AgeStatsFiltered <- AgeStats %>%
filter(age >= 16, age <= 40) %>%
select(age, AverageOverall, AveragePotential) %>%
pivot_longer(cols = c(AverageOverall, AveragePotential),
names_to = "Attribute", values_to = "Score")
ggplot(AgeStatsFiltered, aes(x = age, y = Score, color = Attribute)) +
geom_line(size = 1.2) +
geom_point(size = 3) +
scale_color_brewer(palette = "Set1") +
scale_x_continuous(limits = c(16, 40), expand = c(0, 0), breaks = seq(16, 40, by = 4)) +
labs(title = "Comparison of Overall and Potential Attributes Across Age Groups",
x = "Player Age",
y = "Attribute Score (0-100)",
color = "Attribute",
caption = "Fig. 4 re-applies the potential attribute curve while also adding in the overall performance metric") +
theme_bw()
ggsave("Fig4_MiniProject2.png")
In this analysis of FIFA 2018 player data, the following conclusions were drawn from the data set:
Through these visualizations, it was attempted to showcase the story of both the universality of the sport across the world and across different age ranges. The initial map was created to show the worldwide response to the game, whereas the age plots showed not only the distribution, but also that those in theirs 30s were still performing considerably relative to younger athletes. While some declines were shown in the data, relatively higher overall scores proved the sport was not impossible for older athletes to excel in. Furthermore, on the younger athlete side, Fig. 4 helped showcase the rapid room for overall growth in earlier phases of development with, in the worst case of the trends, minor stagnation in later years of play. With this work, the universality of sports was presented both in terms of age and nationality, showing that sports are one of the primary ways the world is brought together.
Reflecting on this work, data visualization principles were followed more evidently than the previous mini project both with respect to analysis and presentation. On the analysis side, plotting the extra visualizations of overall performance after reading the statistical plot prevented misrepresentation of trends that would have otherwise been simple to mistaken.
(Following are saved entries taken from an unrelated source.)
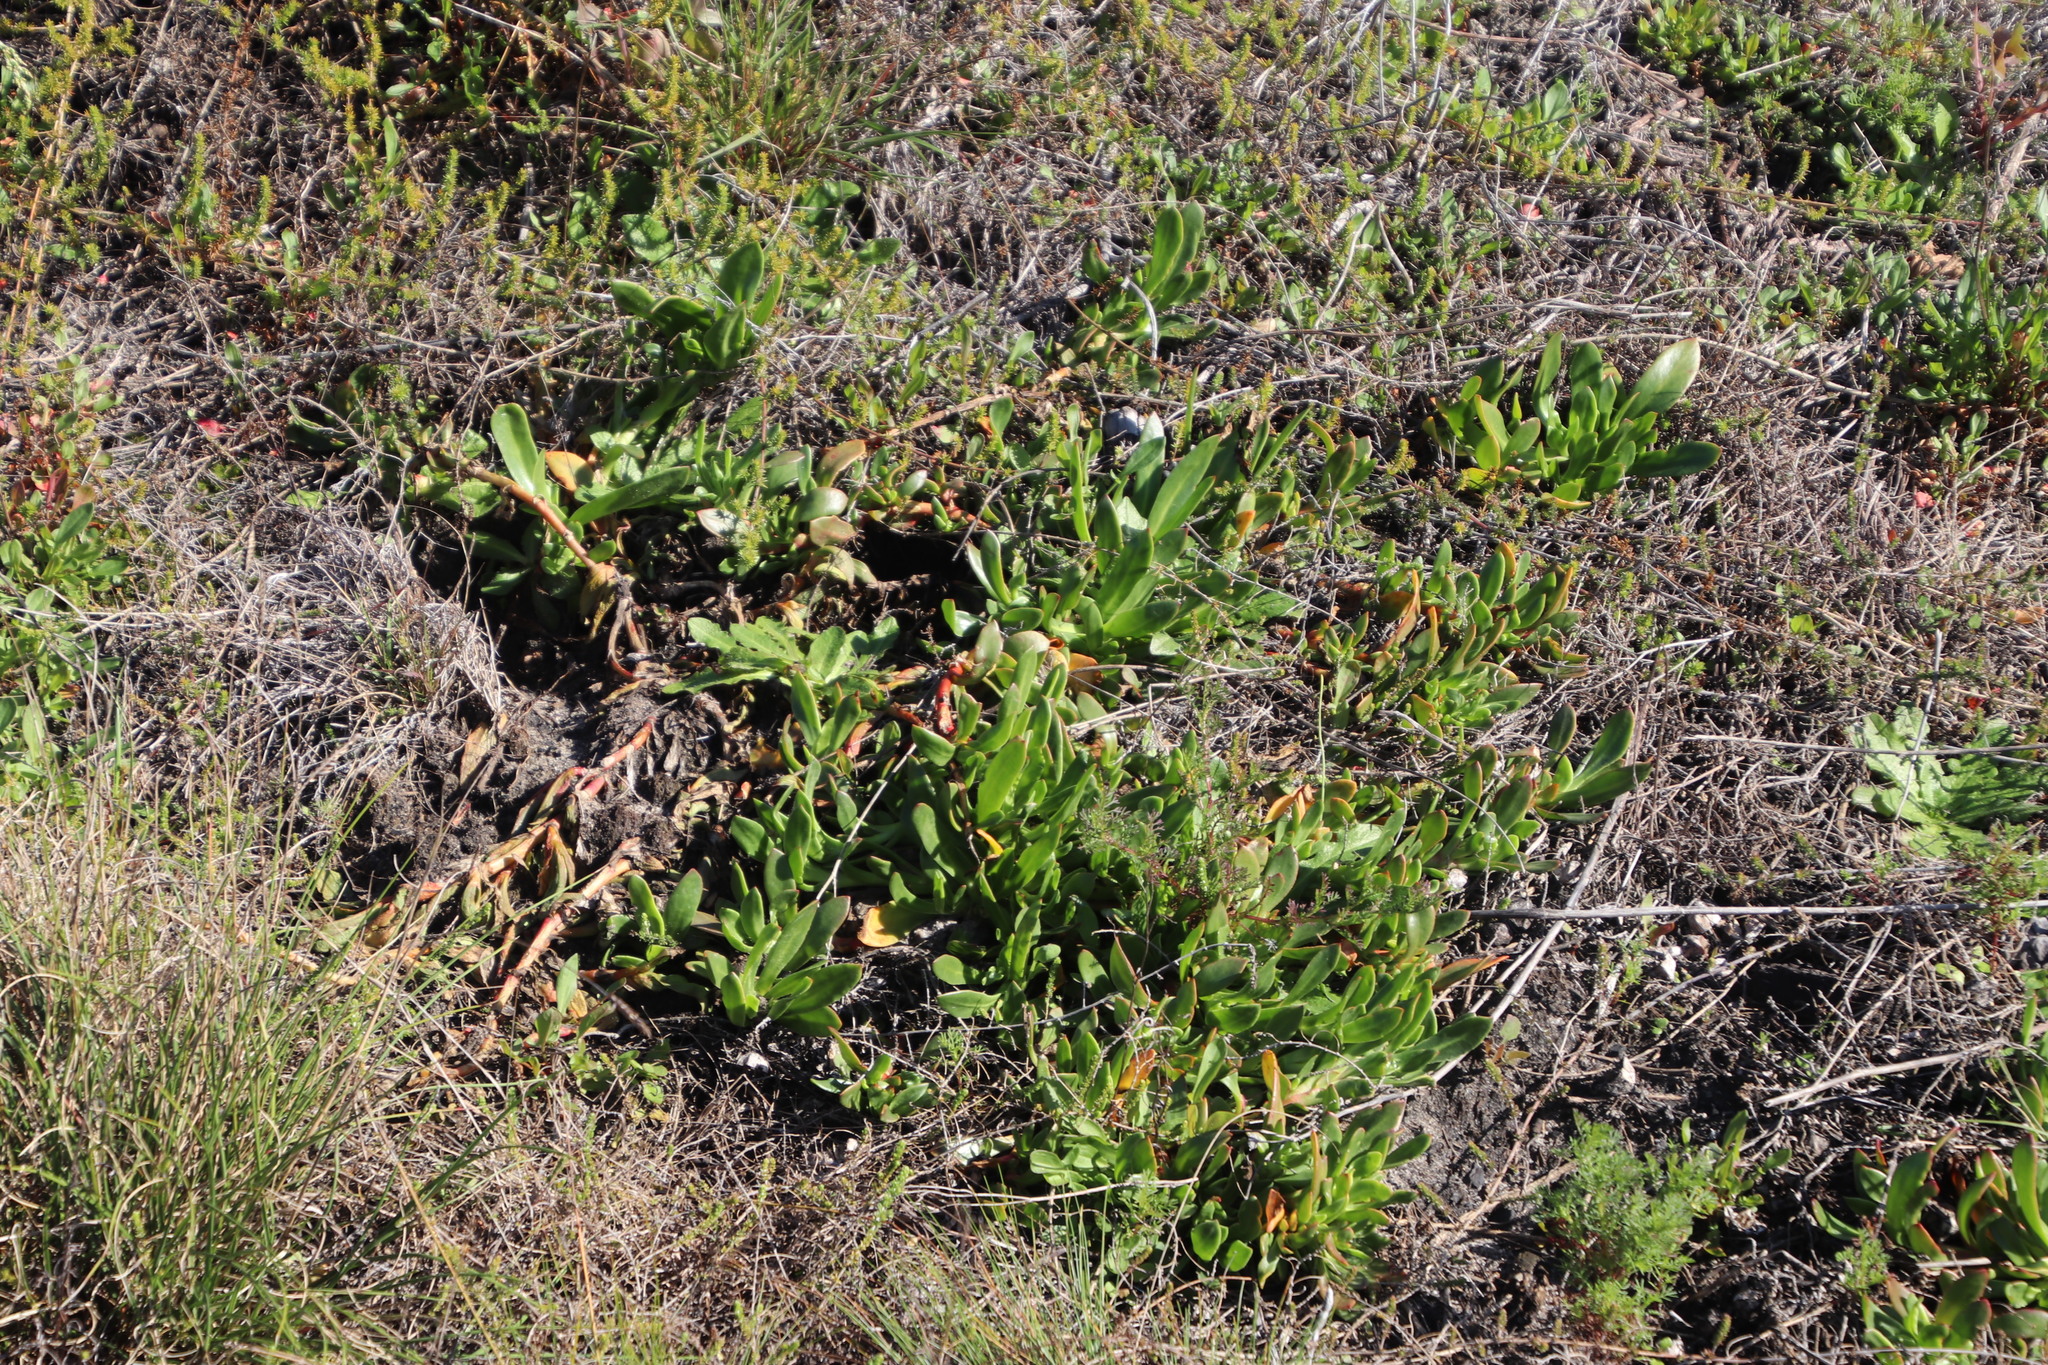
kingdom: Plantae
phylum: Tracheophyta
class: Magnoliopsida
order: Caryophyllales
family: Aizoaceae
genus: Skiatophytum
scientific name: Skiatophytum tripolium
This level of care and precision and data manipulation was not as necessary in the previous mini project and served as a lesson for future work. On the presentation side, more effort was put into scheming in the sense of using the RColorBrewer package to ensure line colors were more distinct from one another compared to defaults. Additionally, legends were modified to ensure the order of appearance was correlated to the height of the line for simple interpretation. Overall, the continued practice of telling stories through data that are easily understandable were practiced in this work and will continue to be considered in the future.